---------- Records provided
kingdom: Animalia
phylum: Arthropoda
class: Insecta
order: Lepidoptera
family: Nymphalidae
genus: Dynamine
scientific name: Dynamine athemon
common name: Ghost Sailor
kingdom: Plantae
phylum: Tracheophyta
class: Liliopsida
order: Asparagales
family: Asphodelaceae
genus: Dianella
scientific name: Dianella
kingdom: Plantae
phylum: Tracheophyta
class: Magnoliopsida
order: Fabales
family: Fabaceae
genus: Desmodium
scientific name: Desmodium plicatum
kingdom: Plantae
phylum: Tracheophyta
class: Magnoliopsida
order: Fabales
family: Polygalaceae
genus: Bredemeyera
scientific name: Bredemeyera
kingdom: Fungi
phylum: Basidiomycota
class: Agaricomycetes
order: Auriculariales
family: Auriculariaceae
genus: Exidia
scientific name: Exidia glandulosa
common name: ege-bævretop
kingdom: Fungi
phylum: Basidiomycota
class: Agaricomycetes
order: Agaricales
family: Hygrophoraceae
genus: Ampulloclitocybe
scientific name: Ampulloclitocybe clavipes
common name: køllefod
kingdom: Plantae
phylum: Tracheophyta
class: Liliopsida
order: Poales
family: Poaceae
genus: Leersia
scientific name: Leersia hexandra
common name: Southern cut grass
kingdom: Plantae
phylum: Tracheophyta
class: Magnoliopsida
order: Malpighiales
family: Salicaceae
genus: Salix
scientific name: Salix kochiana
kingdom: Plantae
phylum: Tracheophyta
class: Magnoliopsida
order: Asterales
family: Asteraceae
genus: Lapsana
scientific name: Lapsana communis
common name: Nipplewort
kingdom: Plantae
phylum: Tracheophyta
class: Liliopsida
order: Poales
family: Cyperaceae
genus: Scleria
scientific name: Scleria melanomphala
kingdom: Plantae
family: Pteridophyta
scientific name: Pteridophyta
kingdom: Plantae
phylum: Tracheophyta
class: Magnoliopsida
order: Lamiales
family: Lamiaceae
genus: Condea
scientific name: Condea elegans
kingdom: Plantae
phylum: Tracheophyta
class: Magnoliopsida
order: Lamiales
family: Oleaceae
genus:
--------------------
> Given instruction
Present every line from the rows above as a single numbered list, and leave out any blank lines.

> Correct answer
1. kingdom: Animalia
2. phylum: Arthropoda
3. class: Insecta
4. order: Lepidoptera
5. family: Nymphalidae
6. genus: Dynamine
7. scientific name: Dynamine athemon
8. common name: Ghost Sailor
9. kingdom: Plantae
10. phylum: Tracheophyta
11. class: Liliopsida
12. order: Asparagales
13. family: Asphodelaceae
14. genus: Dianella
15. scientific name: Dianella
16. kingdom: Plantae
17. phylum: Tracheophyta
18. class: Magnoliopsida
19. order: Fabales
20. family: Fabaceae
21. genus: Desmodium
22. scientific name: Desmodium plicatum
23. kingdom: Plantae
24. phylum: Tracheophyta
25. class: Magnoliopsida
26. order: Fabales
27. family: Polygalaceae
28. genus: Bredemeyera
29. scientific name: Bredemeyera
30. kingdom: Fungi
31. phylum: Basidiomycota
32. class: Agaricomycetes
33. order: Auriculariales
34. family: Auriculariaceae
35. genus: Exidia
36. scientific name: Exidia glandulosa
37. common name: ege-bævretop
38. kingdom: Fungi
39. phylum: Basidiomycota
40. class: Agaricomycetes
41. order: Agaricales
42. family: Hygrophoraceae
43. genus: Ampulloclitocybe
44. scientific name: Ampulloclitocybe clavipes
45. common name: køllefod
46. kingdom: Plantae
47. phylum: Tracheophyta
48. class: Liliopsida
49. order: Poales
50. family: Poaceae
51. genus: Leersia
52. scientific name: Leersia hexandra
53. common name: Southern cut grass
54. kingdom: Plantae
55. phylum: Tracheophyta
56. class: Magnoliopsida
57. order: Malpighiales
58. family: Salicaceae
59. genus: Salix
60. scientific name: Salix kochiana
61. kingdom: Plantae
62. phylum: Tracheophyta
63. class: Magnoliopsida
64. order: Asterales
65. family: Asteraceae
66. genus: Lapsana
67. scientific name: Lapsana communis
68. common name: Nipplewort
69. kingdom: Plantae
70. phylum: Tracheophyta
71. class: Liliopsida
72. order: Poales
73. family: Cyperaceae
74. genus: Scleria
75. scientific name: Scleria melanomphala
76. kingdom: Plantae
77. family: Pteridophyta
78. scientific name: Pteridophyta
79. kingdom: Plantae
80. phylum: Tracheophyta
81. class: Magnoliopsida
82. order: Lamiales
83. family: Lamiaceae
84. genus: Condea
85. scientific name: Condea elegans
86. kingdom: Plantae
87. phylum: Tracheophyta
88. class: Magnoliopsida
89. order: Lamiales
90. family: Oleaceae
91. genus:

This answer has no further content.